De ses premiers jours à Buriram, cette province de la Thaïlande qui borde le Cambodge voisin, Michael Chour en garde un souvenir plein d'émotion.

"La première chose que j’ai vu en arrivant, c’était des chiens ficelés sur une moto. J’ai questionné le type qui conduisait et il m’a répondu qu’il allait au Cambodge vendre les chiens à un abattoir".

C’était il y a quinze ans. Ce marseillais d’adoption n’est plus jamais reparti et il s’est installé ici,  au milieu de nulle part, loin de la frénésie de la capitale, Bangkok, et de ses millions de touristes.

"J’ai eu un déclic, dans mon coeur et dans mon esprit.

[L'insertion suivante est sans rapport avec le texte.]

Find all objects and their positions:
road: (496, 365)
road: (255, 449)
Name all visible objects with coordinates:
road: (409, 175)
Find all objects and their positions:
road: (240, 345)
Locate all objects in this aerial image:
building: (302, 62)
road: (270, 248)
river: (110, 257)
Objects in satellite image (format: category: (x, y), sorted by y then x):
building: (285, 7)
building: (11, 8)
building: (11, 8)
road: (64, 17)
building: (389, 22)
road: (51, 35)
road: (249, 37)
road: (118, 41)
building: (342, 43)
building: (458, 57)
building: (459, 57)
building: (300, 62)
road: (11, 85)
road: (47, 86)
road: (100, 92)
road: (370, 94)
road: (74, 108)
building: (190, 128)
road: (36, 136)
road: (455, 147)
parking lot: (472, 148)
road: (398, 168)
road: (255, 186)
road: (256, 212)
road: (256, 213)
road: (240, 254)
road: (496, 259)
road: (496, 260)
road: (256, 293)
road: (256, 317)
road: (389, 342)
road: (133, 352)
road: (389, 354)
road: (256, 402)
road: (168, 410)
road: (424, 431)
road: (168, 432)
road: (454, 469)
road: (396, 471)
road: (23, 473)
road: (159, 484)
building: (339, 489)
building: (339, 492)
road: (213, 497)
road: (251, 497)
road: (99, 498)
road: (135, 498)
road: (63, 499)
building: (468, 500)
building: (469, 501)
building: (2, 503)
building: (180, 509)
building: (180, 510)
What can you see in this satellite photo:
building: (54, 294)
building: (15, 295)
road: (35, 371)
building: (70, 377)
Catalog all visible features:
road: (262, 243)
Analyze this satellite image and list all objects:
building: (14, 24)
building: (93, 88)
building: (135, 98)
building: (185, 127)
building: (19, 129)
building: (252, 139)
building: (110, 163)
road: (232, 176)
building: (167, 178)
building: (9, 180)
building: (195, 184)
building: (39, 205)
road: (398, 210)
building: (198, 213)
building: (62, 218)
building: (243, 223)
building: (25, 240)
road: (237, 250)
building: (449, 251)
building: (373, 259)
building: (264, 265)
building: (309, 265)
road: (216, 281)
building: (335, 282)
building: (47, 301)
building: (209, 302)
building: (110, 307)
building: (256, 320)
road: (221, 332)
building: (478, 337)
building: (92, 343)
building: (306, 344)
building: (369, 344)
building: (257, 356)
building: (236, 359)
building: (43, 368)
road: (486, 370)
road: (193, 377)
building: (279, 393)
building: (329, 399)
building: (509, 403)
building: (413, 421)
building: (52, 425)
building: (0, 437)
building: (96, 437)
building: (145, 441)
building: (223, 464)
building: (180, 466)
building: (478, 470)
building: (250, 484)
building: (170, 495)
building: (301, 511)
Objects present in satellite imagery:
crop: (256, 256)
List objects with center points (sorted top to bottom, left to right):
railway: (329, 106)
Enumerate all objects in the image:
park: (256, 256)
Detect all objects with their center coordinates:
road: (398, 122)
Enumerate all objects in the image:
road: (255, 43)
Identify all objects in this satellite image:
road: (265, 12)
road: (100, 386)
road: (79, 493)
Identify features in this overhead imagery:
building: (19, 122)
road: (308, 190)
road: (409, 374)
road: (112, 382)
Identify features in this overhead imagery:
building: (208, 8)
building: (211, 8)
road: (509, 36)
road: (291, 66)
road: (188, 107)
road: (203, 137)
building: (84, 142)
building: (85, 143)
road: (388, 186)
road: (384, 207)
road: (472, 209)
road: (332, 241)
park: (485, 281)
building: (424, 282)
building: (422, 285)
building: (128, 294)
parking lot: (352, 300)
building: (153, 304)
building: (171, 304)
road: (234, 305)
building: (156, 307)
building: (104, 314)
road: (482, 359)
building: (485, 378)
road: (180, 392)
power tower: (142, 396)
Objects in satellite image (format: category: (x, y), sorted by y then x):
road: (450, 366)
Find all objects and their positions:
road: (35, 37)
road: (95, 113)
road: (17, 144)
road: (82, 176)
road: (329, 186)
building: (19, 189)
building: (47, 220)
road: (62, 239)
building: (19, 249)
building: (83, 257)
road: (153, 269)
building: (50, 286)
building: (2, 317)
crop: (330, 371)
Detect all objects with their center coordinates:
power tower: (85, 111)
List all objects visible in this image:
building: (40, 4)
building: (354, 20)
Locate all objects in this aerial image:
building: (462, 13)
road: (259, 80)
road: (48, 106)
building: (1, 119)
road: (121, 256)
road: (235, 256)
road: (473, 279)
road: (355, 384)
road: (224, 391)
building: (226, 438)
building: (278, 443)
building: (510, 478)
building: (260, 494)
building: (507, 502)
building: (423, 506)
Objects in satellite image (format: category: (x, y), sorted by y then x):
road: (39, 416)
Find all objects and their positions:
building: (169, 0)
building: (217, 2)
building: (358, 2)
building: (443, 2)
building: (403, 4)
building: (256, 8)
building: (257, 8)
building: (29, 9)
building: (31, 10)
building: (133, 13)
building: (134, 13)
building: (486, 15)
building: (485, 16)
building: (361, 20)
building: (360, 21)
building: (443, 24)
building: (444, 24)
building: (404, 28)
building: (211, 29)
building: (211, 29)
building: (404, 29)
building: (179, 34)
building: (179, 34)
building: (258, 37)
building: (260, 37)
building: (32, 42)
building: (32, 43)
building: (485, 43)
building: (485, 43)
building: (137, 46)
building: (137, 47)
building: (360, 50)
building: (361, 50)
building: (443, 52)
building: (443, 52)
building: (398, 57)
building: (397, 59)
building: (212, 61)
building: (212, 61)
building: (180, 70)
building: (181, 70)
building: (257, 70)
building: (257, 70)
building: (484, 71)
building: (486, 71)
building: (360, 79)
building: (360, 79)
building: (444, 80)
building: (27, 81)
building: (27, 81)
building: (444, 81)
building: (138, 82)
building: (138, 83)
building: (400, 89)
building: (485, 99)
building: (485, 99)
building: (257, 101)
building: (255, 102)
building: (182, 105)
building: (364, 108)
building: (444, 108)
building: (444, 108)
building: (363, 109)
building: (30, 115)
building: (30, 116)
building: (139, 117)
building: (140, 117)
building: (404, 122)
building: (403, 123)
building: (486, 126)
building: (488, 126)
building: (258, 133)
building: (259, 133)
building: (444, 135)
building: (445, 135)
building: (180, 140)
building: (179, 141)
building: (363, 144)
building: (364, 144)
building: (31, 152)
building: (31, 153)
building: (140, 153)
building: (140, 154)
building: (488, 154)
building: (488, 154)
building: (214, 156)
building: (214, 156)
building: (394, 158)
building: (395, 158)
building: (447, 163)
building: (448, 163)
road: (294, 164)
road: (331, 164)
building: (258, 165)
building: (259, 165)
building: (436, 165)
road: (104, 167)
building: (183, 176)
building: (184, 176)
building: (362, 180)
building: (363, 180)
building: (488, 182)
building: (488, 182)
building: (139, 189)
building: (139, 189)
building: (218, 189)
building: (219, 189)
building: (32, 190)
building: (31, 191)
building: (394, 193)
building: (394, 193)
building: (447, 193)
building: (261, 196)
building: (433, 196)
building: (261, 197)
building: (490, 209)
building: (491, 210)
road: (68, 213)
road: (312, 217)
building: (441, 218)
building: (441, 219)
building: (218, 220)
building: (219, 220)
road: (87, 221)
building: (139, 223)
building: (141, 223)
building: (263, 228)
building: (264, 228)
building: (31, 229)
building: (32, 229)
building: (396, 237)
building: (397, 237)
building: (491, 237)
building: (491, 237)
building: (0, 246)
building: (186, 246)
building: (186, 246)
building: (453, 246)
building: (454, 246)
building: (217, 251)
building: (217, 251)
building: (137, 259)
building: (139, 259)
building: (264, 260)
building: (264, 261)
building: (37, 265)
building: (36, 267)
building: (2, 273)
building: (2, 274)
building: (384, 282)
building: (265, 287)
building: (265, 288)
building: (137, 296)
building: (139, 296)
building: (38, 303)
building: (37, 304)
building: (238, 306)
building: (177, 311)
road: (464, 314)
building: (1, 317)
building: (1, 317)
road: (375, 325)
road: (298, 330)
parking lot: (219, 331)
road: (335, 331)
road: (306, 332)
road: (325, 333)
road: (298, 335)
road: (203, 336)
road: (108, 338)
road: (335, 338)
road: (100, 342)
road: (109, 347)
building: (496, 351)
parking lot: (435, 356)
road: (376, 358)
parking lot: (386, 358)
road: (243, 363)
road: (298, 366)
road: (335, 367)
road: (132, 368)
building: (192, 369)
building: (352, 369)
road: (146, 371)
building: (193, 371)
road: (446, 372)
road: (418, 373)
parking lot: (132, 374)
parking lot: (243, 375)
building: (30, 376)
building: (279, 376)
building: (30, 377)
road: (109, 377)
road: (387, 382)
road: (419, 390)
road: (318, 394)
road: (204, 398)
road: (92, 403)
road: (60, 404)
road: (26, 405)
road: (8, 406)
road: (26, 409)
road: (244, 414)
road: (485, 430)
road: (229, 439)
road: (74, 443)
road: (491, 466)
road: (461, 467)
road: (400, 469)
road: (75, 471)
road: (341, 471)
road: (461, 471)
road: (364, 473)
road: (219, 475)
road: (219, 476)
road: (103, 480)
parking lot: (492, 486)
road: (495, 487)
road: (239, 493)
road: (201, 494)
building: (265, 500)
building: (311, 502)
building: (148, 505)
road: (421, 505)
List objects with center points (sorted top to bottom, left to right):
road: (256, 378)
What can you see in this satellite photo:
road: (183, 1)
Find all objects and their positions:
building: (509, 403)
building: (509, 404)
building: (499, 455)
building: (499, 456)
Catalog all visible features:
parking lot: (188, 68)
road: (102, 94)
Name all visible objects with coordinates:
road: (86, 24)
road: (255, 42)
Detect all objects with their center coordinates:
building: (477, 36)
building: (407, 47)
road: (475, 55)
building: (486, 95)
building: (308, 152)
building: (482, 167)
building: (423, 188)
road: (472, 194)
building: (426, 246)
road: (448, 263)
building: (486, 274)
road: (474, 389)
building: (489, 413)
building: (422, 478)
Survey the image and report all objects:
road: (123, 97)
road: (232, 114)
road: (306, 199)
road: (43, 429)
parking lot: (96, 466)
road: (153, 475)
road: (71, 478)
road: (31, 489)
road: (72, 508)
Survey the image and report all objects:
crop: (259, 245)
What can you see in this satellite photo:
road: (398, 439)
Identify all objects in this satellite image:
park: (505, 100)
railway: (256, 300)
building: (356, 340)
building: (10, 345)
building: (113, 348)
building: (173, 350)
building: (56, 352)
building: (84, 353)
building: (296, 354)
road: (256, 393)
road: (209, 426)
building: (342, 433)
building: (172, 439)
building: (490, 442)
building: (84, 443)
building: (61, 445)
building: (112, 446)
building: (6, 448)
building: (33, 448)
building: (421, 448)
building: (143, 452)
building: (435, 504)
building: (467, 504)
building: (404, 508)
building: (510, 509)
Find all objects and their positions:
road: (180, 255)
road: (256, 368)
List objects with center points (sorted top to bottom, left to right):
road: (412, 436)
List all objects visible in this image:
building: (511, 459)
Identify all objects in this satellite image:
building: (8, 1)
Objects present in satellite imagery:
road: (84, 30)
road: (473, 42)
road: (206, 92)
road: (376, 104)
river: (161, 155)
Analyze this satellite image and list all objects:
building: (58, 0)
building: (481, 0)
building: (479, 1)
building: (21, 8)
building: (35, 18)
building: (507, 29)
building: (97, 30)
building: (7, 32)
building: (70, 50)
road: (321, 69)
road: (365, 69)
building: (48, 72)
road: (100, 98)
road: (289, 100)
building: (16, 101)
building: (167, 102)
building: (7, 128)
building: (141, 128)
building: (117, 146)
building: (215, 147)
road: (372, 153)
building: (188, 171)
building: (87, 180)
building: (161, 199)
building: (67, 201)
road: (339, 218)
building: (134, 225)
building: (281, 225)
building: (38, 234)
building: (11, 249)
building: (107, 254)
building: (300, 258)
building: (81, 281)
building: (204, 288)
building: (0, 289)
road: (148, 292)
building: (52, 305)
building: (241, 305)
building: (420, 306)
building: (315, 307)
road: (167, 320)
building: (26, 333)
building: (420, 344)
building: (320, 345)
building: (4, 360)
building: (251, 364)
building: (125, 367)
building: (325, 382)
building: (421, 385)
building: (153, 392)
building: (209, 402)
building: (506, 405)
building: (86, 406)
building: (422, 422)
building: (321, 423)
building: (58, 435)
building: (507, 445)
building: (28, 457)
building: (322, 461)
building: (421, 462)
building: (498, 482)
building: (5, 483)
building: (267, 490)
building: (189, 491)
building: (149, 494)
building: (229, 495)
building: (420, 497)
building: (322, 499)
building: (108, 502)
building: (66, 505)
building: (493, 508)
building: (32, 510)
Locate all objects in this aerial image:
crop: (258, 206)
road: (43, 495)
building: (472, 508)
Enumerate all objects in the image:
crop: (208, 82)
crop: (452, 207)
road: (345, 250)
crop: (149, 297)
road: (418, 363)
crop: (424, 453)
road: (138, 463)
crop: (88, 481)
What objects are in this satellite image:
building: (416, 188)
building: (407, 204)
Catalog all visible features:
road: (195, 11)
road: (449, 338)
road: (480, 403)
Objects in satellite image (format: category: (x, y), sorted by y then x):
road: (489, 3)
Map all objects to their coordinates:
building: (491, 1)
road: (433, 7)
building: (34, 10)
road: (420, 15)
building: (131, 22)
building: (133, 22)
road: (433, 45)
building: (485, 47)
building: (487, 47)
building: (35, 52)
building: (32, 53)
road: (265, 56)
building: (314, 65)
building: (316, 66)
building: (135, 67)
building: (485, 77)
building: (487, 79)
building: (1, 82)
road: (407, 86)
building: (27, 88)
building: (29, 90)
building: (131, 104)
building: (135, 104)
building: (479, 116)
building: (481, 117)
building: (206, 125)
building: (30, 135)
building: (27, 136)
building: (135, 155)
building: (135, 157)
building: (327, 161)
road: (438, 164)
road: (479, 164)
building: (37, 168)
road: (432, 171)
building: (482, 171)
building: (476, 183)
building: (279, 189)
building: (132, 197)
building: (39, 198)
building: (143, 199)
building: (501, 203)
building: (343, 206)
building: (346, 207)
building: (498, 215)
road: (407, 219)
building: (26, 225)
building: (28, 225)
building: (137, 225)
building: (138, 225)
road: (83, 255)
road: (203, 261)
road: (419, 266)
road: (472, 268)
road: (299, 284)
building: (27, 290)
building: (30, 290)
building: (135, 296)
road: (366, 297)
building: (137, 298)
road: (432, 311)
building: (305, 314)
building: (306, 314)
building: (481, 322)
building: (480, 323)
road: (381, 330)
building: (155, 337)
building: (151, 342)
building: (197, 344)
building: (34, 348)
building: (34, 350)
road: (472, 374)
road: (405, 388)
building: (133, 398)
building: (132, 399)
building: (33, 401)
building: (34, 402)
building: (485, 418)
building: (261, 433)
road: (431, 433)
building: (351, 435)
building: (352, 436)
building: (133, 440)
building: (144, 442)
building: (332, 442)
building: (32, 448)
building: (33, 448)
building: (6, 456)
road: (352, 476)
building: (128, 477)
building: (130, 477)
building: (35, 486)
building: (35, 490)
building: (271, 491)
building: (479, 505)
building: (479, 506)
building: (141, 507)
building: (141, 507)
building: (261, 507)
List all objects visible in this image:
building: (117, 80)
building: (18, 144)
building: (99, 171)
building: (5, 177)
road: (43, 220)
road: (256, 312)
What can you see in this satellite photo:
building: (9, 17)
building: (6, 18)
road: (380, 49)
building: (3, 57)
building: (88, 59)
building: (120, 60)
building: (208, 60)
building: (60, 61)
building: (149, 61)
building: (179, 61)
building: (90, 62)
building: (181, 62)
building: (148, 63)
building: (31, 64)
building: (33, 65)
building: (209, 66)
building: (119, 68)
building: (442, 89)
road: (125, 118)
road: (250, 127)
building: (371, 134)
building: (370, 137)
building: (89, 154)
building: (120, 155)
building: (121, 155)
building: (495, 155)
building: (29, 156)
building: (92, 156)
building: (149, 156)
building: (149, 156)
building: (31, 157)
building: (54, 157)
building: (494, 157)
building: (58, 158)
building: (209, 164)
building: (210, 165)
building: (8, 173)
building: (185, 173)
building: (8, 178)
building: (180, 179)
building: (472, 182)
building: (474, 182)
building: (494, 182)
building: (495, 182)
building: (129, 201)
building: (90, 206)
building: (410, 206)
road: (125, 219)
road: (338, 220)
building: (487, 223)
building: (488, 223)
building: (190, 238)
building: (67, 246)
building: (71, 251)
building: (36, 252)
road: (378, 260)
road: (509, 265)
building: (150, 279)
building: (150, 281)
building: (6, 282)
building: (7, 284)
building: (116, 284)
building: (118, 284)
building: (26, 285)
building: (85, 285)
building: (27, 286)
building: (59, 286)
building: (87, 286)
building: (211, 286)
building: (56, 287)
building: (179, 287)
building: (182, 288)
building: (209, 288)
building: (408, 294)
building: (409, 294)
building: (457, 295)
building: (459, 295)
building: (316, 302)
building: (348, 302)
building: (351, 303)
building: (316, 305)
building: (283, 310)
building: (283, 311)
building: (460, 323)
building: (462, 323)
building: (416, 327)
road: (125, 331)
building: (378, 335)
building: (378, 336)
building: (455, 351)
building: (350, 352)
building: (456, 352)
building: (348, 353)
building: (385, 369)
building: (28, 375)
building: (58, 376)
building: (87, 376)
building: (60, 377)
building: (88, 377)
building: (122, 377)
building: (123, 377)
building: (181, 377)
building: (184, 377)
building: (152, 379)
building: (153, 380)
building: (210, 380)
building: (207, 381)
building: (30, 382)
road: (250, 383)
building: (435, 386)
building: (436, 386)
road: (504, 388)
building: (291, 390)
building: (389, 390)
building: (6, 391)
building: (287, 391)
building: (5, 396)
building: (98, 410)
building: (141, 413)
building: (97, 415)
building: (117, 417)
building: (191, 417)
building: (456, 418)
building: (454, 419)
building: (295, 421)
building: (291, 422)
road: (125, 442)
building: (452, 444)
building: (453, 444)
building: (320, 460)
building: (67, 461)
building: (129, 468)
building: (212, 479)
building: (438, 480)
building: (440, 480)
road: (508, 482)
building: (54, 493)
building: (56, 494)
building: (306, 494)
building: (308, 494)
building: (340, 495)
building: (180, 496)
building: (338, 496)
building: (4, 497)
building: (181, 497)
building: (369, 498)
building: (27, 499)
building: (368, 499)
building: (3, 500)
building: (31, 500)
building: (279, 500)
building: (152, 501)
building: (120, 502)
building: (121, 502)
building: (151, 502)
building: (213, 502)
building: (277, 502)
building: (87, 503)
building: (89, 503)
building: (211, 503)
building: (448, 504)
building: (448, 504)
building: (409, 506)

Je savais qu’il fallait que je reste et que je fasse quelque chose pour ces animaux".

Si le commerce de la viande de chiens et de chats est devenu illégal en Thaïlande depuis 2014, les pays voisins, Cambodge, Laos et Vietnam font de la résistance.

Un commerce très lucratif

Malgré la disparition du marché Thaïlandais, le trafic bat son plein, car le commerce a besoin d’être alimenté. En l'absence de toutes données officielles, selon certaines estimations, 500.000 chiens seraient kidnappés chaque année en Thaïlande pour être ensuite revendus dans les pays voisins.

Bien plus même à travers l'Asie, où selon les ONG "Soi Dog Foundation" et "Four paws", un à deux millions de chiens par an sont tués pour être consommés.   

Il faut dire que si, certains attribuent des pouvois magiques ou sexuels à cette viande, son commerce est surtout très lucratif. La viande de chien est bon marché. Elle se vend environ deux à trois dollars le kilo (1,80 à 2,70 euros).

Les fournisseurs de chiens peuvent ainsi gagner jusqu'à 1.000 dollars par mois, soit environ 900 euros, alors que salaire moyen au Cambodge est de 200 dollars (180 euros).

Ils disent que cette viande a un goût très spécial et lui attribuent des pouvoirs magiques ou sexuels

Au Cambodge, ou le commerce de la viande de chiens est parfaitement légal, "il y a des abattoirs dans chaque ville, pour fournir les restaurants", affirme Michael Chour.

Les chiens sont entassés dans de toutes petites cages avant d’être tués de la pire des façons : "Ils sont égorgés ou même plongés dans des grandes bassines d’eau bouillante, encore vivants. Ils disent que cette viande a un goût très spécial et lui attribuent des pouvoirs magiques ou sexuels."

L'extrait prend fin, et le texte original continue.